A drawdown in assistance, he explained, would mean, besides frustrating people’s growing demands and aspirations for improvements in living standards, foiling the promise of democracy, and to fully implement the millennium development goals.
“As a small, landlocked, least developed country, Bhutan is vulnerable to external shocks due to a narrow domestic economic base,” he said.
During the “meet the press” session later that day, about which Lyonchhoen made reference in the morning in front of the donors as its initiative to promote transparency, he said they would justify the need for same kind of resources as was received during the present plan.
“I made a pitch this morning,” he said. “I’m hoping we’ll get indications and commitments to continue their support.”

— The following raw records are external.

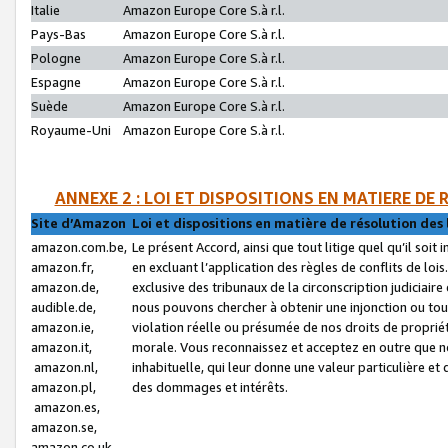
Italie
Amazon Europe Core S.à r.l.
Pays-Bas
Amazon Europe Core S.à r.l.
Pologne
Amazon Europe Core S.à r.l.
Espagne
Amazon Europe Core S.à r.l.
Suède
Amazon Europe Core S.à r.l.
Royaume-Uni
Amazon Europe Core S.à r.l.
ANNEXE 2 : LOI ET DISPOSITIONS EN MATIERE DE
Site d’Amazon
Loi et dispositions en matière de résolution des 
amazon.com.be,
Le présent Accord, ainsi que tout litige quel qu’il soi
amazon.fr,
en excluant l’application des règles de conflits de l
amazon.de,
exclusive des tribunaux de la circonscription judiciai
audible.de,
nous pouvons chercher à obtenir une injonction ou tou
amazon.ie,
violation réelle ou présumée de nos droits de proprié
amazon.it,
morale. Vous reconnaissez et acceptez en outre que n
amazon.nl,
inhabituelle, qui leur donne une valeur particulière 
amazon.pl,
des dommages et intérêts.
amazon.es,
amazon.se,
amazon.co.uk,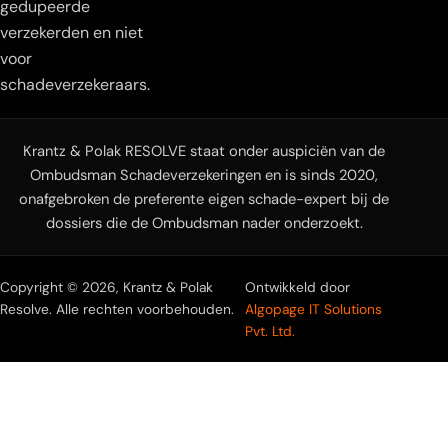
gedupeerde
verzekerden en niet
voor
schadeverzekeraars.
Krantz & Polak RESOLVE staat onder auspiciën van de
Ombudsman Schadeverzekeringen en is sinds 2020,
onafgebroken de preferente eigen schade-expert bij de
dossiers die de Ombudsman nader onderzoekt.
Copyright © 2026, Krantz & Polak
Ontwikkeld door
Resolve. Alle rechten voorbehouden.
Algopage IT Solutions
Pvt. Ltd.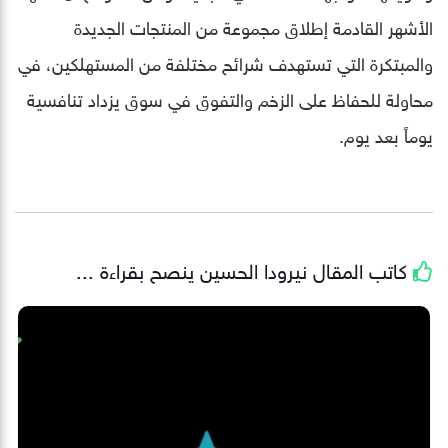
الأشهر القادمة إطلاق مجموعة من المنتجات الجديدة
والمبتكرة التي تستهدف شرائح مختلفة من المستهلكين، في
محاولة للحفاظ على الزخم والتفوق في سوق يزداد تنافسية
يوماً بعد يوم.
كاتب المقال
نيرودا الحسين
ينصح بقراءة ...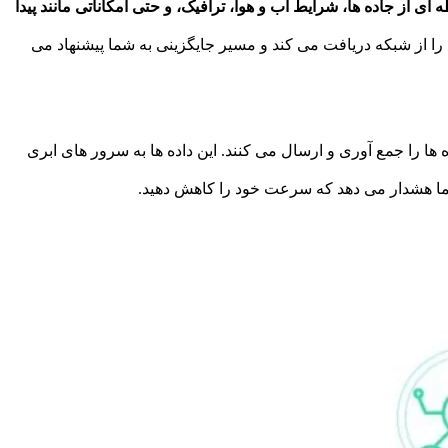
 از جاده ها، شرایط آب و هوا، ترافیک، و حتی امکاناتی مانند پیدا
ا از شبکه دریافت می کند و مسیر جایگزینی به شما پیشنهاد می
 هایی مجهز است که داده ها را جمع آوری و ارسال می کنند. این داده ها به سرور های ابری
ما هشدار می دهد که سرعت خود را کاهش دهید.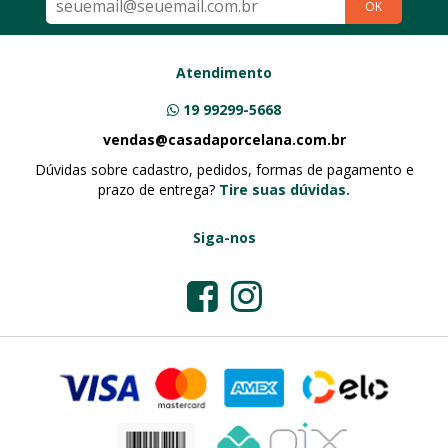
OK
Atendimento
19 99299-5668
vendas@casadaporcelana.com.br
Dúvidas sobre cadastro, pedidos, formas de pagamento e
prazo de entrega?
Tire suas dúvidas.
Siga-nos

He explained how donor commitments were linked to one of the main goals and objectives for overseas development assistance for the donor countries.“That is to promote democracy,” he said, adding democracy was not fully established in Bhutan and that it was only emerging.
“We’re still in this transition and, if in this transition they abandon us, then they’ll have lost what they have achieved in their objective, that is to create a democracy here,” he said.
Lyonchhoen also said they wanted to make sure the outcome would be a good level of commitment for the Eleventh Plan, endorsement of country’s vision and, if possible, realignment with respect to the kind of direction the nation ought to pursue in the Twelfth Plan in the course of the discussions.
“Then being able to leave for the next government a comfortable level of resource commitments from the donors, so that it won’t be handicapped,” he said.
The second government, he said, was going to face tremendous difficulties, even to just maintain what the present government has been able to build and create.
“Until our 10,000MW hydropower plants start paying, including other efforts like the target of 100,000 tourists, donor assistance is crucial,” he said.